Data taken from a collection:
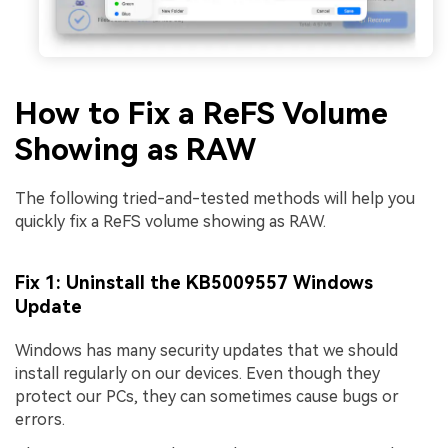
How to Fix a ReFS Volume
Showing as RAW
The following tried-and-tested methods will help you
quickly fix a ReFS volume showing as RAW.
Fix 1: Uninstall the KB5009557 Windows
Update
Windows has many security updates that we should
install regularly on our devices. Even though they
protect our PCs, they can sometimes cause bugs or
errors.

REQUIREMENT
Can you format every line of text in the whole listing above as a numbered list, skipping any blank lines and leaving the pictures out?

WRITTEN RESPONSE
1. How to Fix a ReFS Volume
2. Showing as RAW
3. The following tried-and-tested methods will help you
4. quickly fix a ReFS volume showing as RAW.
5. Fix 1: Uninstall the KB5009557 Windows
6. Update
7. Windows has many security updates that we should
8. install regularly on our devices. Even though they
9. protect our PCs, they can sometimes cause bugs or
10. errors.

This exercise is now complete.